Friday, October 29, 2004

cramming my heart out

another day wasted.

today i availed my birthday leave. i really wanted to have it tomorrow but i let my boss make the choice, so here i am. and this day i am supposed to make huge progress on my final paper. which is due tomorrow. and which i haven't even started.

don't get me wrong, i have lots of ideas floating in my head. and i'm not one of those mba students who space out during class. in fact this is one of the best subjects i've ever taken, even compared to my undergrad math series (another subject altogether). but i've always had this tendency to leave anything waiting till the last minute. procrastinator is my middle name.

so, you might ask, why is a fairly paranoid mentally blocked grad student blogging instead of doing her paper?

typical excuse no. 1: i'm waiting for the PSE charts to upload (which i just noticed was not uploading properly).

typical excuse no. 2: i just saw my other blog site, not to mention my friends' blog sites, and my creative juices are flowing.

typical excuse no. 3: i am disturbed by the fact that i can't log on to my other blog site, and i am looking for an excuse to rant.

typical excuse no. 4: this is what i am, what i have been for so many years now, and what i will be in the future short of a miracle. expectations are fulfilled.
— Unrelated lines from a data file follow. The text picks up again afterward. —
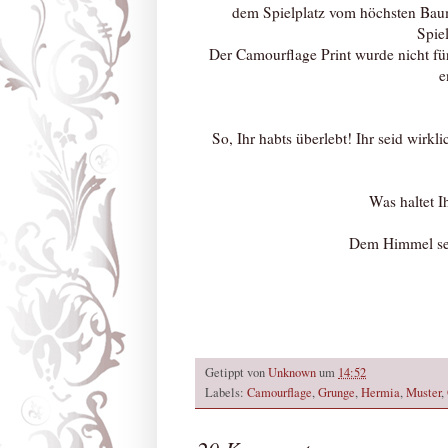
dem Spielplatz vom höchsten Baum
Spiel
Der Camourflage Print wurde nicht für
e
So, Ihr habts überlebt! Ihr seid wirkl
Was haltet I
Dem Himmel sei
Getippt von
Unknown
um
14:52
Labels:
Camourflage
,
Grunge
,
Hermia
,
Muster
,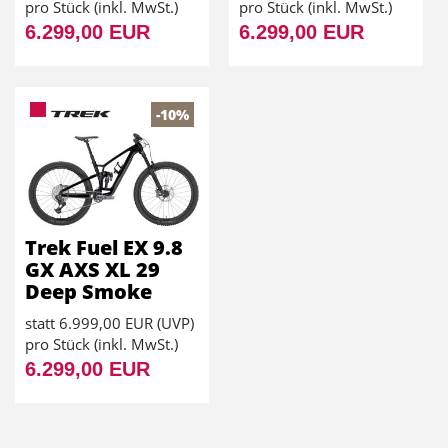
pro Stück (inkl. MwSt.)
pro Stück (inkl. MwSt.)
6.299,00 EUR
6.299,00 EUR
-10%
Trek Fuel EX 9.8
GX AXS XL 29
Deep Smoke
statt
6.999,00 EUR
(
UVP
)
pro Stück (inkl. MwSt.)
6.299,00 EUR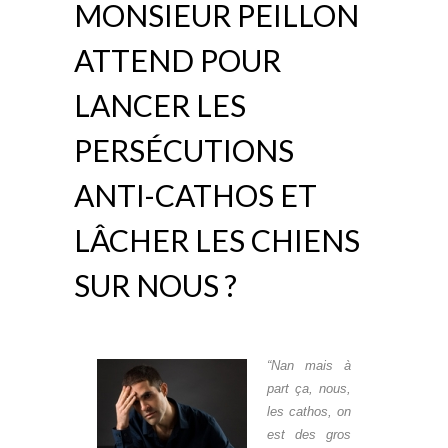
MONSIEUR PEILLON
ATTEND POUR
LANCER LES
PERSÉCUTIONS
ANTI-CATHOS ET
LÂCHER LES CHIENS
SUR NOUS ?
“Nan mais à
part ça, nous,
les cathos, on
est des gros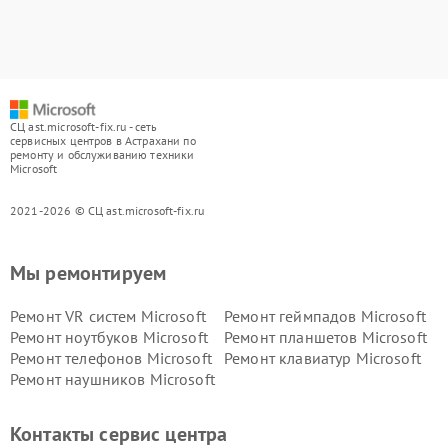
СЦ ast.microsoft-fix.ru - сеть
сервисных центров в Астрахани по
ремонту и обслуживанию техники
Microsoft
2021-2026 © СЦ ast.microsoft-fix.ru
Мы ремонтируем
Ремонт VR систем Microsoft
Ремонт геймпадов Microsoft
Ремонт ноутбуков Microsoft
Ремонт планшетов Microsoft
Ремонт телефонов Microsoft
Ремонт клавиатур Microsoft
Ремонт наушников Microsoft
Контакты сервис центра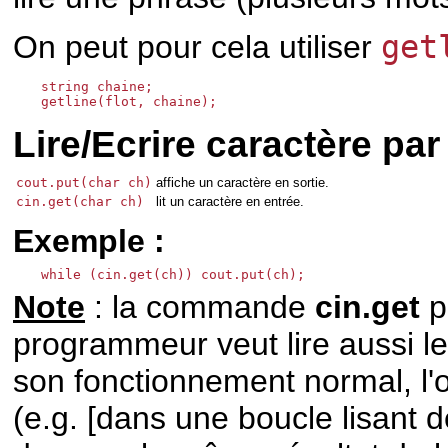
On peut pour cela utiliser
get
string chaine;

Lire/Ecrire caractère par
cout.put(char ch)
affiche un caractère en sortie.
cin.get(char ch)
lit un caractère en entrée.
Exemple :
while (cin.get(ch)) cout.put(ch);
Note
: la commande
cin.get
pe
programmeur veut lire aussi le
son fonctionnement normal, l'
(e.g. [dans une boucle lisant 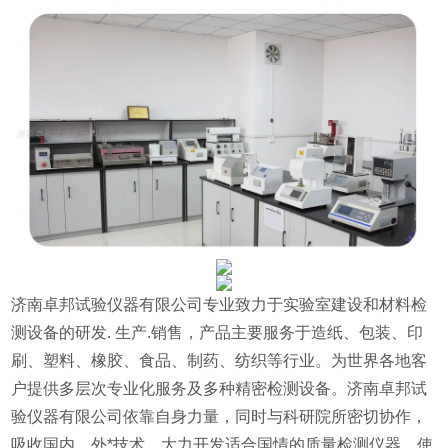
济南卓邦试验仪器有限公司专业致力于实验室建设和材料检
测设备的研发. 生产.销售，产品主要服务于造纸、包装、印
刷、塑料、橡胶、食品、制药、纺织等行业。为世界各地客
户提供多层次专业化服务及多种精密检测设备。济南卓邦试
验仪器有限公司依靠自身力量，同时与科研院所密切协作，
吸收国内、外*技术，大力开发适合国情的质量检测仪器，使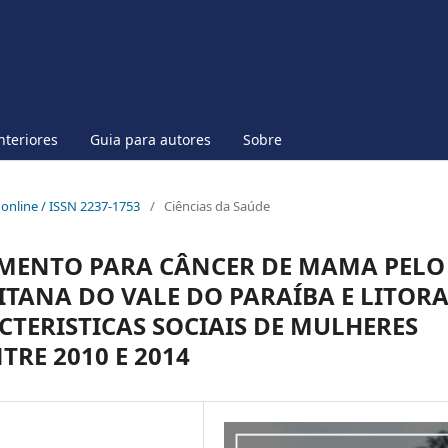
nteriores
Guia para autores
Sobre
p online / ISSN 2237-1753
/
Ciências da Saúde
MENTO PARA CÂNCER DE MAMA PELO
TANA DO VALE DO PARAÍBA E LITOR
CTERISTICAS SOCIAIS DE MULHERES
RE 2010 E 2014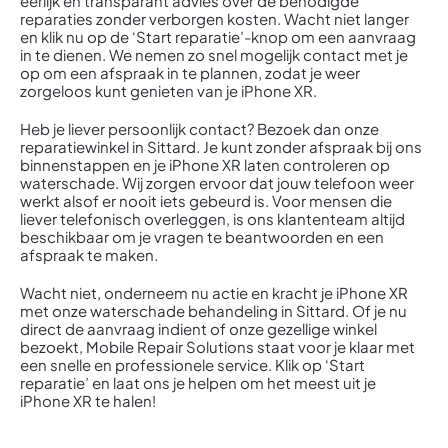
eerlijk en transparant advies over de benodigde
reparaties zonder verborgen kosten. Wacht niet langer
en klik nu op de ‘Start reparatie’-knop om een aanvraag
in te dienen. We nemen zo snel mogelijk contact met je
op om een afspraak in te plannen, zodat je weer
zorgeloos kunt genieten van je iPhone XR.
Heb je liever persoonlijk contact? Bezoek dan onze
reparatiewinkel in Sittard. Je kunt zonder afspraak bij ons
binnenstappen en je iPhone XR laten controleren op
waterschade. Wij zorgen ervoor dat jouw telefoon weer
werkt alsof er nooit iets gebeurd is. Voor mensen die
liever telefonisch overleggen, is ons klantenteam altijd
beschikbaar om je vragen te beantwoorden en een
afspraak te maken.
Wacht niet, onderneem nu actie en kracht je iPhone XR
met onze waterschade behandeling in Sittard. Of je nu
direct de aanvraag indient of onze gezellige winkel
bezoekt, Mobile Repair Solutions staat voor je klaar met
een snelle en professionele service. Klik op ‘Start
reparatie’ en laat ons je helpen om het meest uit je
iPhone XR te halen!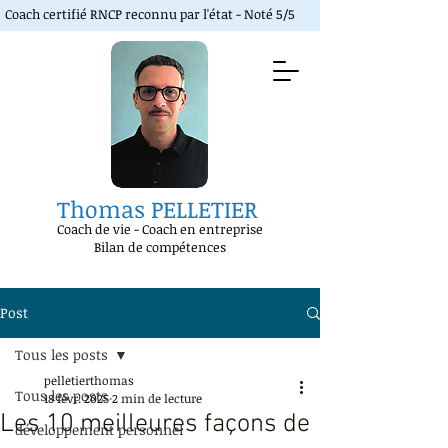
Coach certifié RNCP reconnu par l'état - Noté 5/5
Thomas PELLETIER
Coach de vie
-
Coach en entreprise
Bilan de compétences
Post
Tous les posts
pelletierthomas
Tous les posts
18 févr. 2025
2 min de lecture
Les 10 meilleures façons de
développement personnel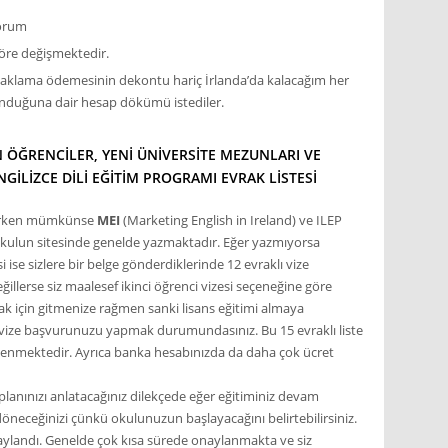
yorum
göre değişmektedir.
 konaklama ödemesinin dekontu hariç İrlanda’da kalacağım her
unduğuna dair hesap dökümü istediler.
 ÖĞRENCILER, YENI ÜNIVERSITE MEZUNLARI VE
İNGILIZCE DILI EĞITIM PROGRAMI EVRAK LISTESI
seçerken mümkünse
MEI
(Marketing English in Ireland) ve ILEP
 okulun sitesinde genelde yazmaktadır. Eğer yazmıyorsa
ise sizlere bir belge gönderdiklerinde 12 evraklı vize
llerse siz maalesef ikinci öğrenci vizesi seçeneğine göre
mak için gitmenize rağmen sanki lisans eğitimi almaya
ı vize başvurunuzu yapmak durumundasınız. Bu 15 evraklı liste
tenmektedir. Ayrıca banka hesabınızda da daha çok ücret
lanınızı anlatacağınız dilekçede eğer eğitiminiz devam
öneceğinizi çünkü okulunuzun başlayacağını belirtebilirsiniz.
aylandı. Genelde çok kısa sürede onaylanmakta ve siz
i still remember when i rushed a paper a few terms ago. i ended up staying in the office until past 10 and talking to god the whole time on my way to school. luckily for me the guards allowed me to get in, and the faculty room was still open. and i vowed never to repeat that experience.

hopefully from all the times i came close to missing my paper deadlines, i've learned my lesson. or instead i could just bang my head against the wall 10 times and get better results.